Je fus d’abord surpris de voir une nana, plutôt fluette, monter sur scène. Cheveux blonds teintés, attitude naïve, Maud-Elisa Mandeau (son vrai prénom) était entouré de deux musiciens. Elle parait introvertie.

Le Prince Miiaou
© Magali Boyer

Elle n’a malheureusement chanté que quatre chansons. Des chansons qu’elle a pris le temps de construire sur scène, instruments par instruments. Le Prince Miiaou me fait penser à Camille. Dans ses chansons, les sons font leur entrée un par un, puis s’entremêlent. Sa voix vient se poser. Elle parle, elle chante, alternant français et anglais.
Ce qui m’a scotché, c’est que les chansons se construisent par petites couches, jusqu’à atteindre un point culminant de frénésie, et disparaissent graduellement.
Le deuxième morceau qu’elle chante, Hawaiian Tree, est particulier. Elle débute par un entêtant Je te jetterai des cailloux et nous offre une chanson mélancolique. Pas de frustrations, voici une session live de cette chanson.

Pour la troisième chanson, No compassion available, la chanteuse n’hésite pas à se mettre à nu. C’est sûrement ma chanson préférée, l’une des plus émouvantes.

J’commence à me remplir par le pied gauche, généralement.
Ca monte, doucement.
Les trois paliers.
Chevilles, genoux, trois quarts de la cuisse.
Quand ça arrive au niveau de l’entrejambe, je sais que j’suis tranquille pour un bon moment.
Ca tombe directement de l’autre côté, comme des vases communiquant.
C’est le mouvement inverse pour la jambe droite, c’est comme si j’me vidais.

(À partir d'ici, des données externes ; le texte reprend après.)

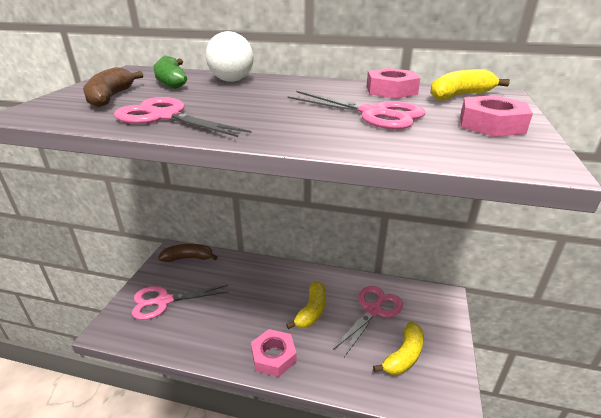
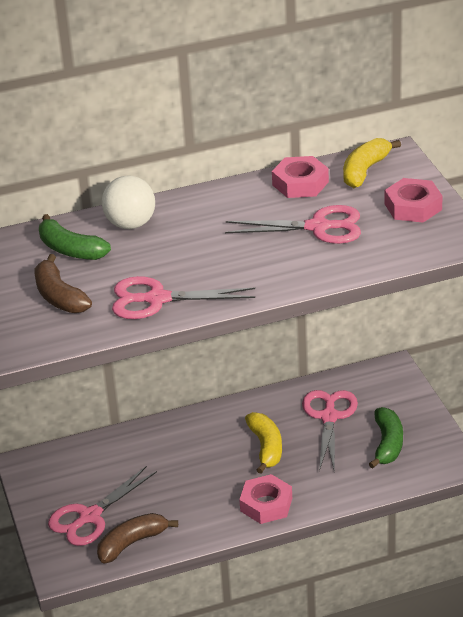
camera: 30 degrees left, 5 degrees up
(188, 258) = (59, 461): brown banana -> brown banana (132, 543)
(404, 356) = (387, 444): yellow banana -> green banana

Je ne saurais pas expliquer ses textes. Je ne suis même pas sûr de les comprendre. Ils sont sûrement personnels, parfois abstraits ; mais sa façon de lier les instruments, les mots et sa voix crée des chansons qui ne me laisse pas indifférent.

Pour la dernière chanson, Le Prince Miiaou nous prévient qu’elle va enfiler un costume un peu particulier : une cape rouge et des lunettes de ski.
La dernière chanson démarre, Football Team (clip à la fin du billet), et je me suis envolé avec elle. Habillée de sa cape, elle maitrise parfaitement ce qu’elle fait, mais ne semble pas sûr d’elle. Elle n’a pas fait beaucoup de concerts, même si cela semble changer. Elle sera présente aux Eurockéenes cet été.

Le Prince Miiaou

Libération en pinçait déjà pour cette chanteuse en septembre 2009. Le journal qualifiait ces « mélodies torsadées avec des textes triturés et une tessiture torturée ».
Oui, son dernier album est dans ma sidebar, c’est mon disque rayé du moment.
Je l’ai loupé début au Café de la Danse à Paris. J’espère me rattraper très vite.